### Data supplied ###

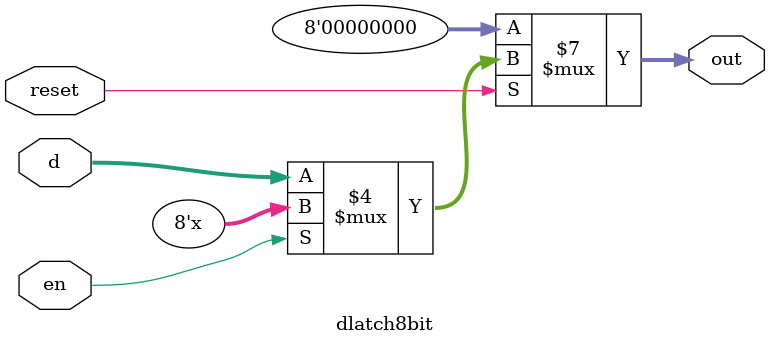
<source format=v>
module dlatch8bit (
    input [7:0] d,
    input en,
    input reset,
    output reg [7:0] out
);

always @(*)
begin
    if (reset == 0) begin
        out <= 8'b00000000;
    end
    else if (en == 0) begin
        out <= d;
    end
end

endmodule

</source>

###

* **Directions**: With the pictures removed, return each record above exactly as given.

* **Response to the exercise**:
<source format=v>
module dlatch8bit (
    input [7:0] d,
    input en,
    input reset,
    output reg [7:0] out
);

always @(*)
begin
    if (reset == 0) begin
        out <= 8'b00000000;
    end
    else if (en == 0) begin
        out <= d;
    end
end

endmodule

</source>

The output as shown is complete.